According to the figure caption, which two genes does the rBMC plasmid lack?

Start of Passage

Figure 1. Schematic illustration of the Pdu shell and shell proteins associated with the wtBMC, rBMC and eBMC variants (A-U, mA-U and A-T).

Figure 1

Shell Proteins: The protein structures for PduA, PduB, PduT and PduU are shown, revealing the central pores within the hexameric or pseudohexameric symmetry. Hexameric shell proteins form the facets of the structure. The pentameric vertex protein (PduN) is thought to take up the vertex position of the structure. Bacterial microcompartment (BMC) for 1,2-propanediol utilization: wtBMCs and rBMCs incorporate many of the enzymes necessary for 1,2-PD degradation as well as enzymes for adenosylcobalamin reactivation. The rBMC plasmid lacks the genes encoding for the diffusion facilitator protein (yellow, pduF) and the transcription factor (cyano, pocR). Substrate (1,2-PD) and cofactors (ATP, CoA, NAD+ and B12) are thought to diffuse through the gated pores in the shell protein. Empty microcompartment (eBMC): Three different shell protein constructs consisting of shell protein genes (A-T, A-U and mA-U) can be produced in E. coli (Supplementary). A-T is the basic eBMC that houses all the shell proteins (PduA, B, B’, J, K. N. U, T). A-U is composed of six Pdu shell protein, PduA, B, B’, J, K, N, U. The mA-U construct has a C-terminal fusion of mCherry (red, fluorescent tag) to PduA and thus consists of mCherry-PduA, B, B’, J, K, N, U.

End of Passage
Start of Study material

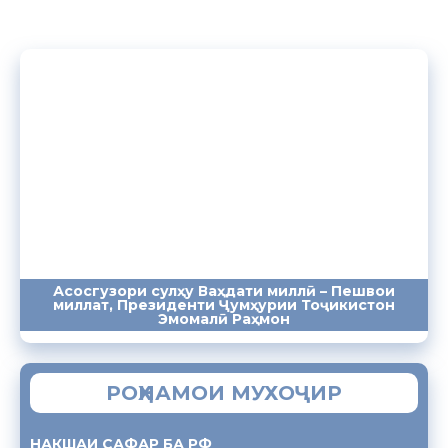
Асосгузори сулҳу Ваҳдати миллӣ – Пешвои
миллат, Президенти Ҷумҳурии Тоҷикистон
ПАЁМҲО
СУХАНРОНИҲО
СОМОНА
Эмомалӣ Раҳмон
РОҲНАМОИ МУХОҶИР
НАКШАИ САФАР БА РФ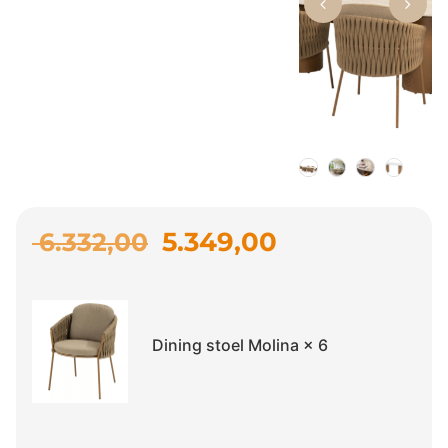
5.349,00
6.332,00
Dining stoel Molina
× 6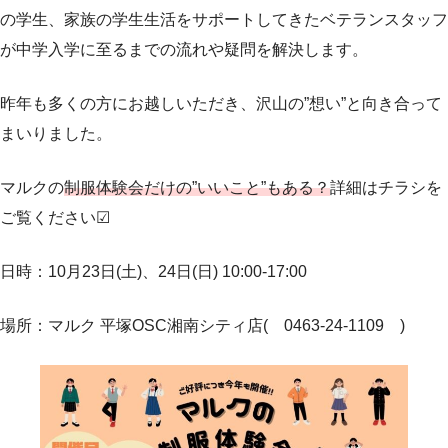
の学生、家族の学生生活をサポートしてきたベテランスタッフ
が中学入学に至るまでの流れや疑問を解決します。
昨年も多くの方にお越しいただき、沢山の”想い”と向き合って
まいりました。
マルクの
制服体験会だけの”いいこと”もある？
詳細はチラシを
ご覧ください☑︎
日時：10月23日(土)、24日(日) 10:00-17:00
場所：マルク 平塚OSC湘南シティ店( 0463-24-1109 )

End of Study material

Solution for this exercise
It lacks pduF, which encodes the diffusion facilitator protein, and pocR, which encodes the transcription factor.